• [Items from a dataset]:
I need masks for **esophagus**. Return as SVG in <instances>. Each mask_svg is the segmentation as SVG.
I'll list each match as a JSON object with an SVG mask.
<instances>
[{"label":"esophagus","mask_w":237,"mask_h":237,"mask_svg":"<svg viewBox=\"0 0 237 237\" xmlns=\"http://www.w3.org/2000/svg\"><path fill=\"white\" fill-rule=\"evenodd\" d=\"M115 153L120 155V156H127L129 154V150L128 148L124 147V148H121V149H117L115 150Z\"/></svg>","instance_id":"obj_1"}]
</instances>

• [Requirements]: Find each line in the material that contains the string "instances" and copy those lines. Matching is case-sensitive.

• [Complete answer]:
I need masks for **esophagus**. Return as SVG in <instances>. Each mask_svg is the segmentation as SVG.
<instances>
</instances>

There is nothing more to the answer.